A HISTÓRIA: A história dos supervisores de uma escola de Long Island responsáveis pelo maior escândalo de desfalque no ensino público na história da América.

"Bad Education" está disponível na HBO Portugal.


Crítica: Hugo Gomes

Estávamos em 1999, quando estreava entre nós “Eleições”, obra de Alexander Payne (que viria mais tarde ser totalmente reconhecido com “As Confissões de Schmidt” e “Nebraska”), que dispunha através de uma corrente de autodestruição pessoal as grandes diferenças entre moralidade e ética.

O jogo fazia-se pela ambiguidade: um Matthew Broderick (o eternizado Ferris Bueller tornou-se professor dedicado) encontrava na ambiciosa e jovem Reese Witherspoon um futuro inimigo, não apenas da sua causa ética, mas para a sociedade.

Porquê invocar este filme por vezes esquecido? Simples: "Bad Education", inspirado num caso real que obteve mediatismo através de um artigo da New Yorker, usa como bandeja essa mesma dicotomia entre moralidade e ética. Repetem-se a ambiguidade, os ares de escalada descendente e o dilema para o espectador entre os devidos valores e a consciência.

Tudo está invisivelmente entranhado em Hugh Jackman na pele de Frank Tassone, supervisor de uma rede de escolas de topo que invoca constantemente os poderes da educação e os frutos colhidos em gerações futuras... para encobrir uma fraude quase patológica de desvio de fundos.

Sem nunca sair dos eixos do convencional nem emaranhar-se em "chico-espertismos" de um Adam McKay (havia um receio para essa abordagem de "A Queda de Wall Street"), o segundo trabalho de Cory Finley (após o ainda inédito em Portugal "Thoroughbreds", de 2017) dá-nos um filme espirituoso e, de certa forma, atormentado pelas suas próprias causas.

Como cúmplice do "crime" surge um calculista Hugh Jackman (o sarcasmo de Allison Janney tem a sua quote no "show"), entre a empatia e as dúvidas constantes por causa dos atos questionáveis.

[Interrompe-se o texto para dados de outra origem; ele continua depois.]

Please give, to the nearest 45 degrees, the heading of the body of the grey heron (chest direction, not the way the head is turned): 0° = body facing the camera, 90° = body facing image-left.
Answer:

Apesar do filme não poder concorrer aos Óscares por ter sido lançado em streaming sem nunca ter prevista a estreia nos cinemas, o desempenho é mais que recomendável e esperemos que se esgotem as dúvidas que o ator australiano é um dos grandes "lead men" das últimas duas décadas: enquanto descortina uma sede existencial e afetiva para lá do signo do truque matreiro, ele afasta-se da mera esquematização biográfica e aposta numa personagem de camadas, literalmente, que decifrarão mais do filme do que do próprio de Frank Tassone.

Os maneirismos, a preocupação estetizada e a máscara da discrição que é usada como arma para a não-interação social, são mais do que pormenores da personagem: tratam-se de analogias sobre uma sociedade assente em aparências, que ficam acima das condutas éticas.

Pelo meio, fica a imagem dos professores, os “sentinelas” dos valores morais, proclamados para formar a sua “descendência”. São eles os inquisidores da atualidade, os corretores da “verdade” e os formadores dos senhores do amanhã.

De alguma maneira, "Bad Education" funciona como uma imagem da América "pré-Trump", a dos políticos formatados em ditames e sermões, que projetam uma imagem de "provedor do bem" que nos desvia o olhar dos esquemas ocultos e da falência moral. Tudo mudou: hoje é mais... como diríamos... "escancarado".